» Excerpt to read

[Start of section]

Kevin Dangoor wrote:
What API would you like to see?
I think it could be added to the instantiation of the plugin. So
def __init__(self, extra_vars_func=None, options=None, search_path=None):
I actually think search_path should be required, and default to
something like "egg:ThisPackage", where "egg:" means use the
pkg_resources.resource_filename('ThisPackage', rest_of_path). A plain
path (or file:) would mean that you use filesystem operations.
When you say "default to something like 'egg:ThisPackage'" is the
'egg:ThisPackage' default provided by the tool that is using the
template plugin? I'm not certain how the plugin would figure out what
"ThisPackage" is.
You are right, there's no default the plugin can determine. TurboGears
or whatever framework should provide at least the first template path
entry (the package itself) and provide a way to configure other
directories. But that's up to the framework to do.
I've been experimenting with my own little mini-framework that uses
decorators similar to TG, and I've found it useful to import the
framework stuff into my app, then use the app code. So something like:
# in mypackage.project
project = Project('MyPackage', other options...)
# in mypackage.webpage
from project import project
@project.expose(...)
def mypage(...):
This keeps the imports down considerably, I think -- everything web
related goes through this one object, and that object takes all the
app-specific framework configuration (not the app configuration itself).
Anyway, I'm not sure how TG's decorators work, but from what I can
tell this would allow some more direct things (like setting up an
app-specific template search path, or a default template type for the app).

[End of section]

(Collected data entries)

[Start of section]

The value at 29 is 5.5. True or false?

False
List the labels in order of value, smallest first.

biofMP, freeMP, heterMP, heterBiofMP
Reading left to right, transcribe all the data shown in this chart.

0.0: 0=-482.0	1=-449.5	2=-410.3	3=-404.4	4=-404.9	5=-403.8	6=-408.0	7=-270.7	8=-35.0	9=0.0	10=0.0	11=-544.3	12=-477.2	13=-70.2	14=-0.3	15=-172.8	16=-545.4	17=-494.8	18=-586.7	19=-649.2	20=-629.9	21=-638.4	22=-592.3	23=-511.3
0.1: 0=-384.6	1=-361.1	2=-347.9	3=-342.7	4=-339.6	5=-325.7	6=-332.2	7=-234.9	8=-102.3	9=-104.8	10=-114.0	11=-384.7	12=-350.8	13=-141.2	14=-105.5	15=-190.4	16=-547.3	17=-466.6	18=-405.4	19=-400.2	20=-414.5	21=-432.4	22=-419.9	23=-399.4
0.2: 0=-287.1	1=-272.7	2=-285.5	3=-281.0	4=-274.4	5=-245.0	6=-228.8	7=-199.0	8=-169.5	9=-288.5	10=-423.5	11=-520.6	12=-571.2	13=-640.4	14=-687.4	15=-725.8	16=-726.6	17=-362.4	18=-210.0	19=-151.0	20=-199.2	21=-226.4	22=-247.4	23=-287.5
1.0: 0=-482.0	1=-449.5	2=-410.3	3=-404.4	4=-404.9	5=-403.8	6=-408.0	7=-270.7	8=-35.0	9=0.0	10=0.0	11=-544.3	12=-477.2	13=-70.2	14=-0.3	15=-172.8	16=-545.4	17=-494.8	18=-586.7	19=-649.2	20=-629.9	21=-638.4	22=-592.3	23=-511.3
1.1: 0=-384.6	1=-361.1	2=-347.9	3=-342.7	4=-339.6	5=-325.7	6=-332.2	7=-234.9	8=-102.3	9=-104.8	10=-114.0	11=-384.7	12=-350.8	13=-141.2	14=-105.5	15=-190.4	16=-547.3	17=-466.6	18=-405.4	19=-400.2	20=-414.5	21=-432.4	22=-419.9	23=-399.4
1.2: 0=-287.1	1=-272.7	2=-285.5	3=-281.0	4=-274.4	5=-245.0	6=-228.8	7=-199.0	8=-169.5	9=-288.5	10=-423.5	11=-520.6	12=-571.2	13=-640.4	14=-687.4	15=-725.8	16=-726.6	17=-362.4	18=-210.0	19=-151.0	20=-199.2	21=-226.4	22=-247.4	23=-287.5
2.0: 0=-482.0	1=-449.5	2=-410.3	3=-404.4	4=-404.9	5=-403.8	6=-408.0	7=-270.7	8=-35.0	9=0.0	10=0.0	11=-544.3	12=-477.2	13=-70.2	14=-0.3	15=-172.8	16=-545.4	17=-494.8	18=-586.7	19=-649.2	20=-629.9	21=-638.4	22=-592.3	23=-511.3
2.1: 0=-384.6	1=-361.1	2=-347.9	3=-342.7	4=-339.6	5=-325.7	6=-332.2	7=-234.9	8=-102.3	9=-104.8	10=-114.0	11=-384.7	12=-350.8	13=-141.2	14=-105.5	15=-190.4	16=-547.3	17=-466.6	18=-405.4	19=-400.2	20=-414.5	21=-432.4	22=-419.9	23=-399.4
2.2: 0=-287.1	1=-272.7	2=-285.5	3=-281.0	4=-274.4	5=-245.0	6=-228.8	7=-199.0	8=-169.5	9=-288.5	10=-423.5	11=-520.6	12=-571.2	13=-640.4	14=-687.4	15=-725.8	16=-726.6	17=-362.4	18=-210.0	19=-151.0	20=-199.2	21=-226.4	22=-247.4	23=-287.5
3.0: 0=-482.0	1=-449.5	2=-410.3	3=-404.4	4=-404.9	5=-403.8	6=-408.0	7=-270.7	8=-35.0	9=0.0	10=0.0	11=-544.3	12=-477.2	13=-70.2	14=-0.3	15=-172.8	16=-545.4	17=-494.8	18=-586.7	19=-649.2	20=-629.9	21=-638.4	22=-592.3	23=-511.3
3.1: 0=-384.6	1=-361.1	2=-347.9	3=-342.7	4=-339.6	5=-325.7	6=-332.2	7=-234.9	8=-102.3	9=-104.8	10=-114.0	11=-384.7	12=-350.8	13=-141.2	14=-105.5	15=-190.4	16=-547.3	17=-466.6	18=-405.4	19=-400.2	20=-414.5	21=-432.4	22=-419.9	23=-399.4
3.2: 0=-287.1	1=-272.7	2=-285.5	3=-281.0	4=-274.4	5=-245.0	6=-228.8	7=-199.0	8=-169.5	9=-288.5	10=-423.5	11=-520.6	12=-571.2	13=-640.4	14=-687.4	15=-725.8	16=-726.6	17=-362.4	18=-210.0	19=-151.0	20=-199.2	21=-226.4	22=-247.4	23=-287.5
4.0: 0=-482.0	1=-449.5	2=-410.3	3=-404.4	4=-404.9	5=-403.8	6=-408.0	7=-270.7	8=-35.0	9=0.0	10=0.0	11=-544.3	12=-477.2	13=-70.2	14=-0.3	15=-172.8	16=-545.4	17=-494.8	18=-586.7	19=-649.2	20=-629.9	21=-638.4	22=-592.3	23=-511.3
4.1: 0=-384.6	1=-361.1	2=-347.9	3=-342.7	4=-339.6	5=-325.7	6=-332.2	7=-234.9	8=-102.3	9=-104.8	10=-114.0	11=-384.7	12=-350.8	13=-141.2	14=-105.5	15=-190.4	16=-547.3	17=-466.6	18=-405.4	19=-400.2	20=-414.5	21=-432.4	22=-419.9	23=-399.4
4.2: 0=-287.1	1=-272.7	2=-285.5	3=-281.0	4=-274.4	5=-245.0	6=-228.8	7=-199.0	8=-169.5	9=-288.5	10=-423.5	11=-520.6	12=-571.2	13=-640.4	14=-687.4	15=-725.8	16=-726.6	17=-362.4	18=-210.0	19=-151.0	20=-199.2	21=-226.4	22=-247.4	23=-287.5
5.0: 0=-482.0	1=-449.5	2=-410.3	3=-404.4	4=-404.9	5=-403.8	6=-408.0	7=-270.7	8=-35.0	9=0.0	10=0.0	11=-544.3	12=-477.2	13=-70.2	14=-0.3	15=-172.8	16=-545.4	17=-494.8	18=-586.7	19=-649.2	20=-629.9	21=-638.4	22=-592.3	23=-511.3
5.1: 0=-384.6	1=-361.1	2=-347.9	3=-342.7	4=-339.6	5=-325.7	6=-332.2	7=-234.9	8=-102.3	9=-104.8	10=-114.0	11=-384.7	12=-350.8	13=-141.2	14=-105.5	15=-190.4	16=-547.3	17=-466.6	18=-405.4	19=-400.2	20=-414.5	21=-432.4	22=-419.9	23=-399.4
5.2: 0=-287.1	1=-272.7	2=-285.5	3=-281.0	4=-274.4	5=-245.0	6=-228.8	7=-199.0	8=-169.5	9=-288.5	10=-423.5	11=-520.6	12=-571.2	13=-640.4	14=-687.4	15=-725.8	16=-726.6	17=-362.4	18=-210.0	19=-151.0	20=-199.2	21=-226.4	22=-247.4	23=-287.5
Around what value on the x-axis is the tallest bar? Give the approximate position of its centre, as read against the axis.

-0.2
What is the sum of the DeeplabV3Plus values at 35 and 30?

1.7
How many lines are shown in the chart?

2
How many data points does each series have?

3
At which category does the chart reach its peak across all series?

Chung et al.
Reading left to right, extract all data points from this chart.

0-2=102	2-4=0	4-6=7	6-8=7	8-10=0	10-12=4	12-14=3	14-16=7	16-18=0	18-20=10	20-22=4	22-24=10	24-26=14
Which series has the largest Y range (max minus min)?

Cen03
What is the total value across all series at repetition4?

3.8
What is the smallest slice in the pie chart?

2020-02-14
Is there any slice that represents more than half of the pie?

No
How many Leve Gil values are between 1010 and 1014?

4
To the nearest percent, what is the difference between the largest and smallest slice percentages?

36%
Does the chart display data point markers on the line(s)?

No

[End of section]

» What you need to do
(1) Answer these questions about the template plugin discussion.
(a) What does the "egg:" prefix mean in the proposed search_path?
(b) What should TurboGears or another framework provide, according to the reply?
(c) What does the one object in the mini-framework example take?
(2) Translate this sentence from the template plugin discussion into Spanish: "A plain path (or file:) would mean that you use filesystem operations."

» Answers to this exercise
(1)
(a) It means using pkg_resources.resource_filename('ThisPackage', rest_of_path).
(b) At least the first template path entry (the package itself) and a way to configure other directories.
(c) All the app-specific framework configuration, not the app configuration itself.

(2) Una ruta simple (o file:) significaría que se usan operaciones del sistema de archivos.